----- SOURCE -----
As an entrepreneurial strategy, Gary Vee talks about reverse-engineering consumer behaviour so as to intuitively understand what that means for customer context in the future. From that, we can make calculated bets on what products and business models will add value for those customers. The target here is to understand what is coming down the line a few years ahead of its arrival. What does that give you if your intuition is validated? An unfair advantage.

The last 8 or 10 years of my life have been framed by a personal pursuit of happiness. In part, a focus on understanding and validating what are the levers that drive my own happiness, but on a more macro level, what is success for me in the context of my life as a whole? What I’m focusing on is reverse-engineering my own personal and professional behaviours by a brutally honest understanding of what constitutes a successful end-game in my own life. Assuming I can do this effectively, what does that mean in terms of its impact on gaining genuine and sustainable happiness? Again, it’s an unfair advantage.

Over time, and a period of experimentation, validation and continual self-assessment, I feel like I’ve got this figured out. I’m no wealthier or objectively successful than I was before, but I’m infinitely happier and more focused. And that’s because I’ve positioned my goals, behaviours and projects to be as aligned as possible with the fundamental, inescapable and unchanging drivers of my own happiness.

At the start of my career, I was doing something that I didn’t enjoy and didn’t gain any fulfilment or gratification from. I know many others in the same position. Even with a fantastic life outside of work, I was continually dispirited and stifled by my professional dissatisfaction.
----- RECORDED INFORMATION -----
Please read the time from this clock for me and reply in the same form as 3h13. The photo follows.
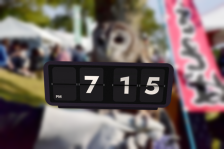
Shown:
-----
→ TASK DESCRIPTION
Write the next part of the piece on reverse-engineering happiness, picking up after its last sentence about professional dissatisfaction.

→ EXERCISE OUTPUT
I don’t believe that you can separate personal and professional happiness; the two are intrinsically linked and dependent on each other. I don’t believe that I was unusual; an unacceptably large number of people face the same disillusionment. And since I don’t believe that you can separate personal and professional happiness, what that means is that an unacceptably large number of people are destined to see their personal happiness continually stifled, and ultimately unfulfilled by their professional sadness.

This is a travesty.

I firmly believe that happiness is our raison d’être — it’s the most important thing worth aspiring to. So over time I created a professional life that supports and guarantees the fundamental, inescapable drivers of my happiness, which in my case are family and legacy. Everything else flows from these two things.

Becoming increasingly self aware of these drivers has been instrumental in increasing my own happiness.

Family and legacy. That’s it. Family is pretty easy to understand, legacy perhaps a little more difficult. I’m not interested in a legacy comprised of public acclaim, but rather at looking at this from a personal standpoint. I want a legacy that when I assess and evaluate it myself, I could look myself in the eye, so to speak, and be proud of what I’ve done. I don’t need public recognition for the portfolio of things I do over the next 10, 20, 40 and 80 years — but I do want them to be impactful, and for other people to feel and appreciate that impact. Once I got clarity on that, my approach to professional and personal projects evolved overnight, as did my sense of autonomy and freedom.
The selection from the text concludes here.